What to expect in your first session

This is the first opportunity for the therapist to get a better understanding of your concerns and client goals with counseling.  The therapist and client are working together to determine that this is the best match for both and that the therapist specializes in the client’s needs.  Before your first session, most practices will send you intake forms that you can complete giving a brief history of major concerns.  You will go more into depth on issues you feel like you are having or symptoms you are not able to work through.  You want to bring up any important information you feel your therapist should know, such as a history of suicidal ideation, psychosis, self-harm, or any type of chemical or substance abuse.
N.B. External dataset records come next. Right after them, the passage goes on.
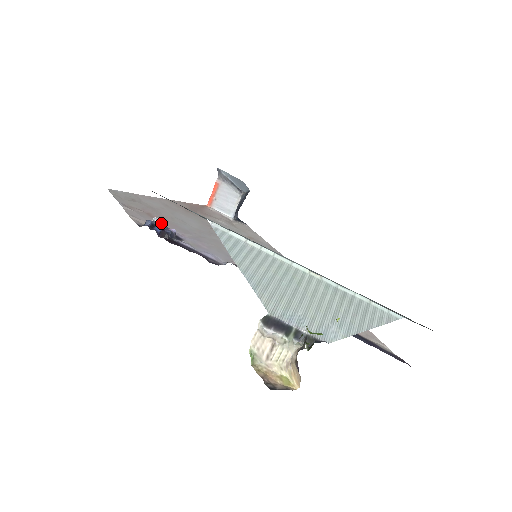
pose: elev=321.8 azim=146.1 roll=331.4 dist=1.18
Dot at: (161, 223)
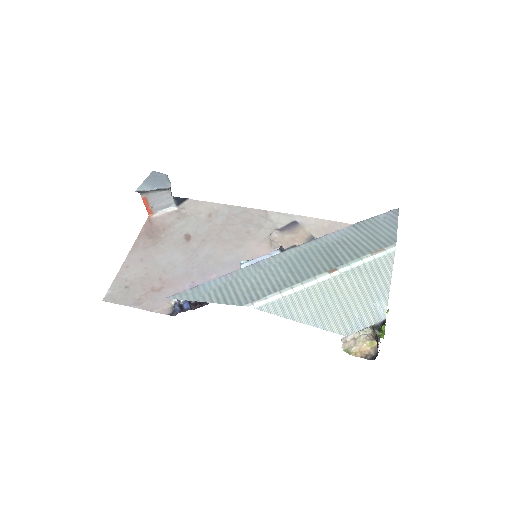
Dot at: occluded
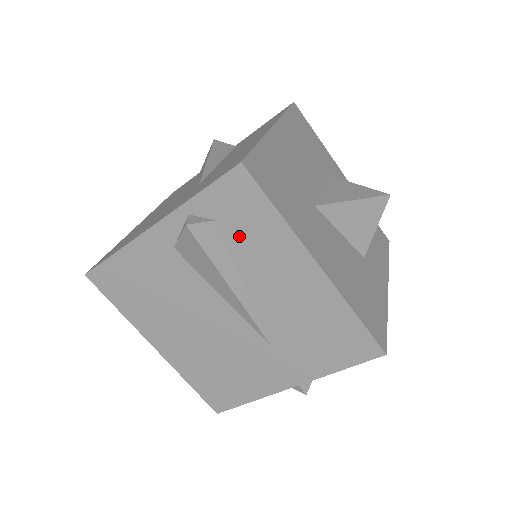
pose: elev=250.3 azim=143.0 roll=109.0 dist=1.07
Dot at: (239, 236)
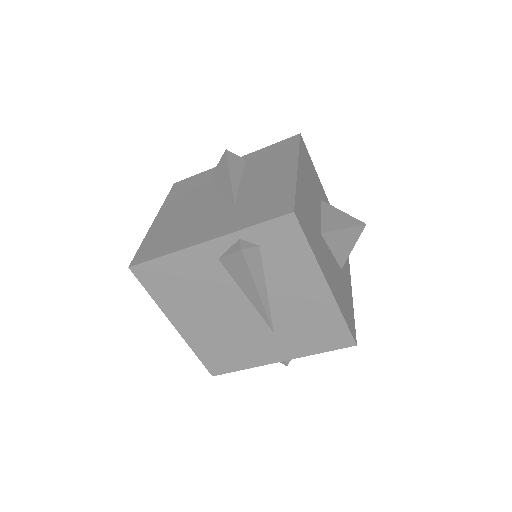
Dot at: (275, 259)
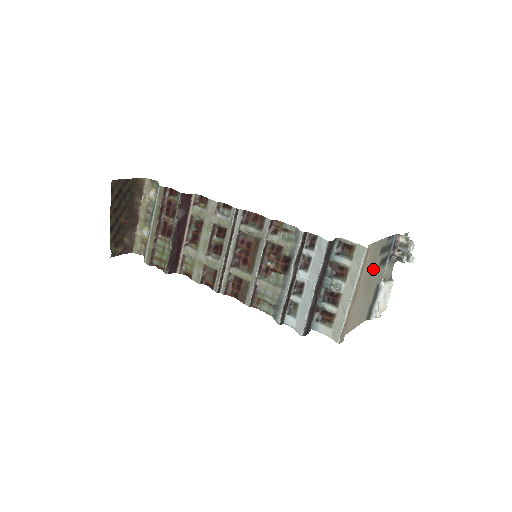
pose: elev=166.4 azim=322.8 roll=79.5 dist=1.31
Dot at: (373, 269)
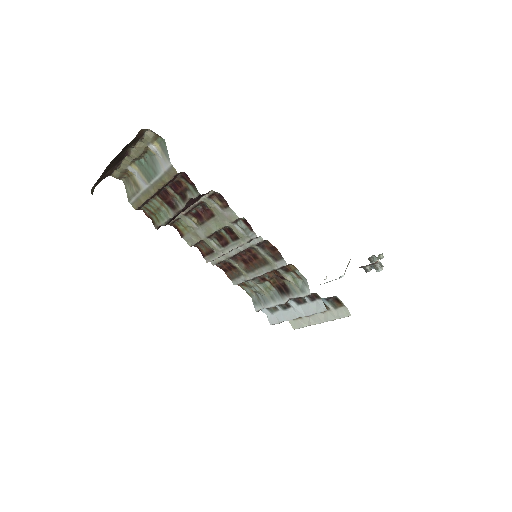
Dot at: occluded
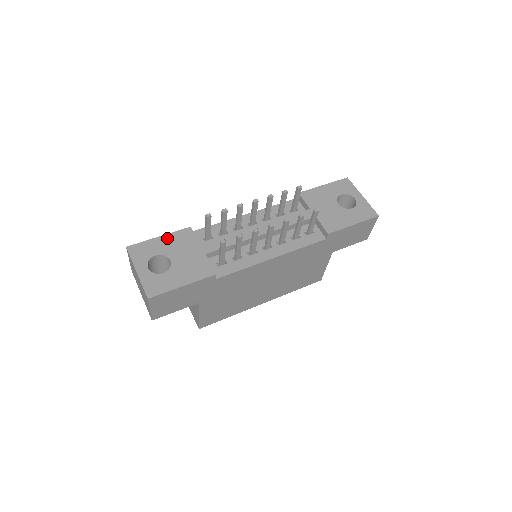
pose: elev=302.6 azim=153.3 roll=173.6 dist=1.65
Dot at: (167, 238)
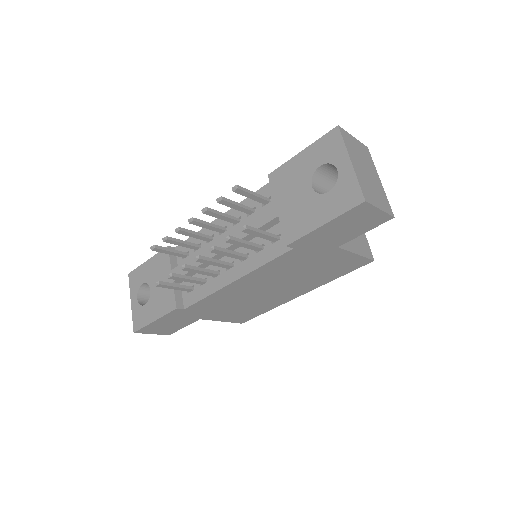
Dot at: (151, 262)
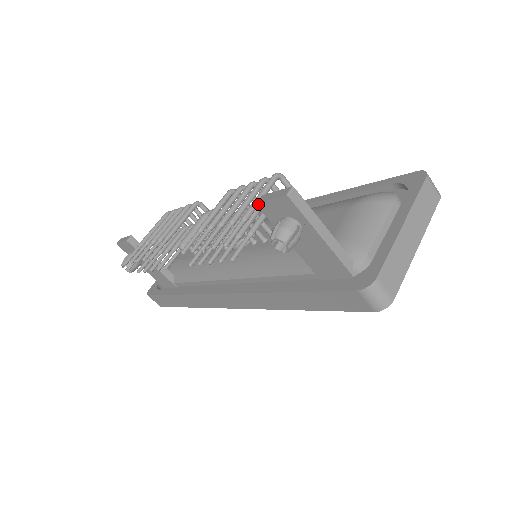
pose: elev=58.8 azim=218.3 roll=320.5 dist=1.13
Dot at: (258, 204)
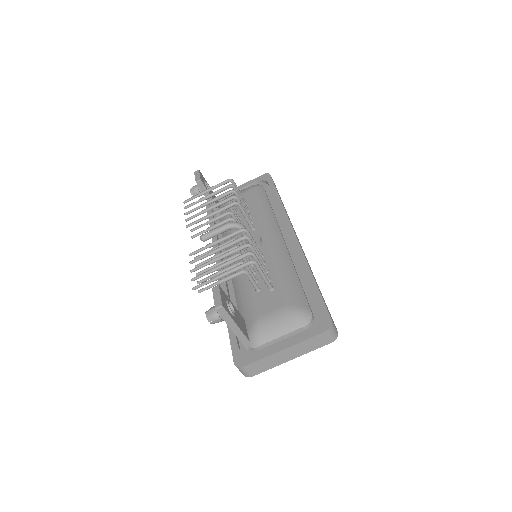
Dot at: (212, 289)
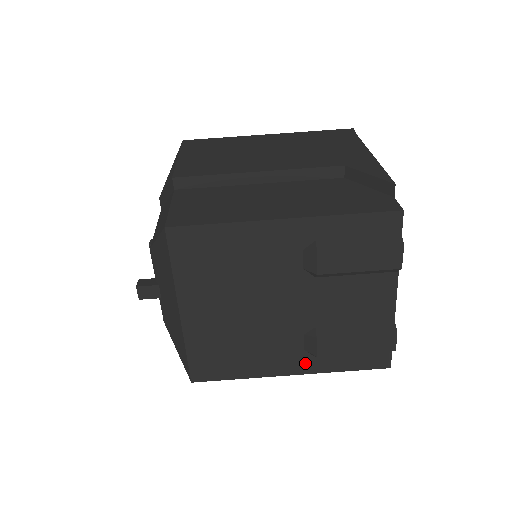
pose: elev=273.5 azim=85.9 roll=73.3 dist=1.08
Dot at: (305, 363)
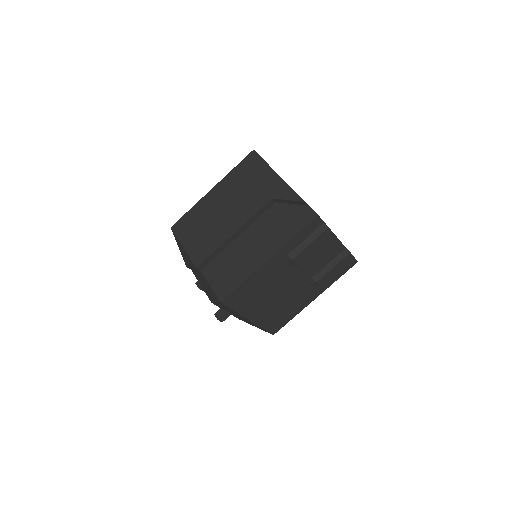
Dot at: (318, 291)
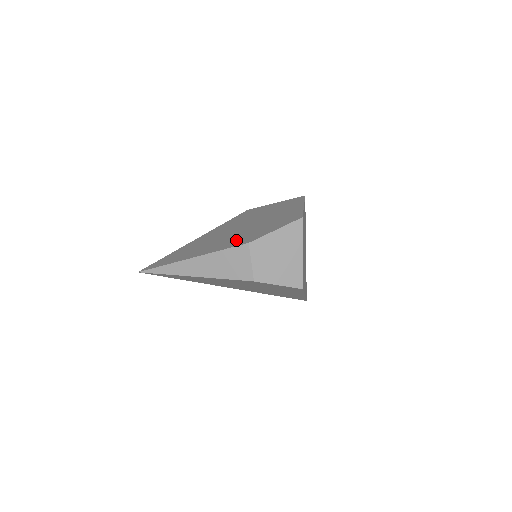
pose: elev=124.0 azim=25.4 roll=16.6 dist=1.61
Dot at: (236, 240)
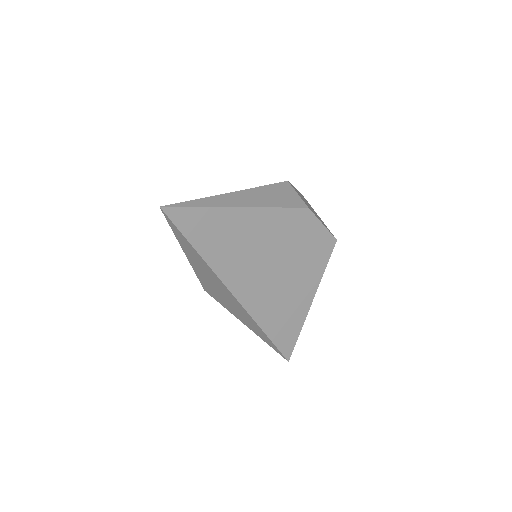
Dot at: occluded
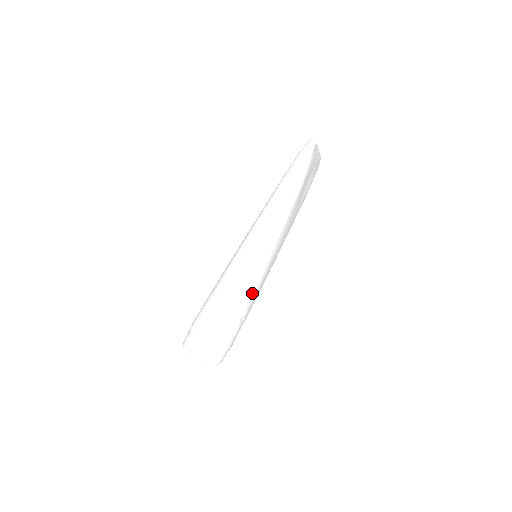
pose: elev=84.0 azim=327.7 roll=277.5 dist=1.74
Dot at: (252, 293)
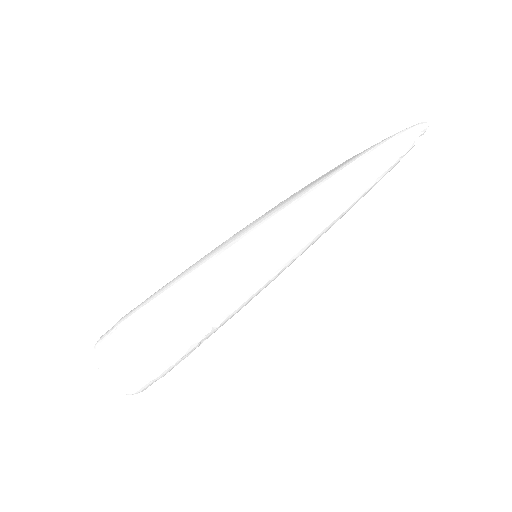
Dot at: (234, 312)
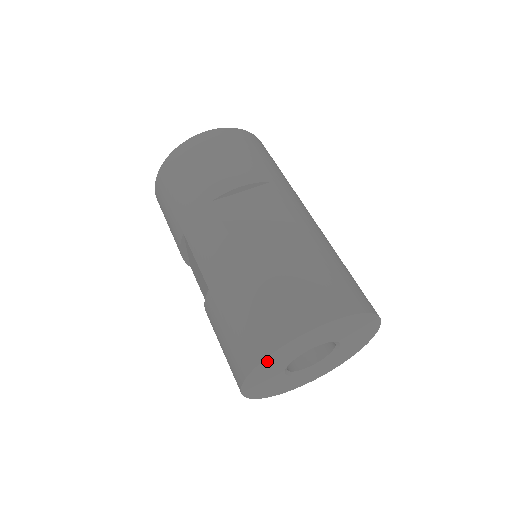
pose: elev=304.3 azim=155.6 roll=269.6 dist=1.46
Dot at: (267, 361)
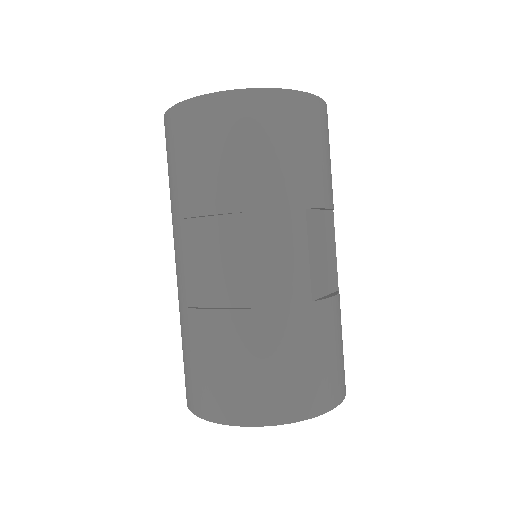
Dot at: occluded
This is your opportunity as a client to ask questions and set boundaries.  What is the therapist’s approach to therapy?    Is there something about the therapist you are NOT comfortable with?  For example, you have trauma or issues with older males and your therapist is an older male.  Or you were hoping for an older “experienced” therapist and a younger therapist walks in.  Share your concerns in the beginning so that you are comfortable speaking up anytime you are being triggered.  Permit yourself to let them know at any point in the future that if you don’t agree or are feeling conflicted with a discussion, you can speak up.  Therapy isn’t always about agreeing with everything being said, but learning to verbally disagree and talk through the emotions you are feeling and why.  Work through the barrier.  You should know by the end of the first session if you feel like you made any connection.  It may not be a breakthrough since this was a “get to know you” session, but it mentally sets you up for the next few sessions on how the therapist conducts a session.

Doing Couples Therapy?

Much like individual counseling, a couple’s first therapy session is a “get to know you” session, incorporating boundaries, asking questions, and learning the therapist’s approach.  Both partners will be required to complete intake paperwork, as each individual’s perspective can be different in the beginning.  Both partners must consent to being seen and both must be willing to work together.   Couples counseling cannot be one-sided with the commitment.  It takes both partners willing and ready to reflect, change, and work hard.

Co-Parenting therapy is another type of therapy involving two or more parties.   The goal is to learn to work together as a team for the benefit of the children.  Co-Parenting typically refers to parents who are not currently living together due to divorce, separation, or no longer committed to each other.  This is NOT couples therapy.  Step-parents can play a role in sessions as well.  As with couples or family sessions, all parties must consent before starting and be willing and ready to commit.

What about minors?

Adolescents and minors can take longer to build rapport.  The first session can be split between a parent and a teen, half the time with a parent and half with the teen.  This is to make sure everyone is on the same page with counseling.  Parents are also given a minor intake form to complete before the first session to share any concerns from the parent’s perspective.  Trust in any therapist/client relationship is very important, but even more so with teens.  Explaining confidentiality between the client (adolescent/teen) and the therapist should be discussed both with the teen and parent.  Parents should be given feedback on what to expect as far as what can and can’t be shared with them.  The family can request a parent session at any time but generally will meet every 4 to 5 sessions to review progress.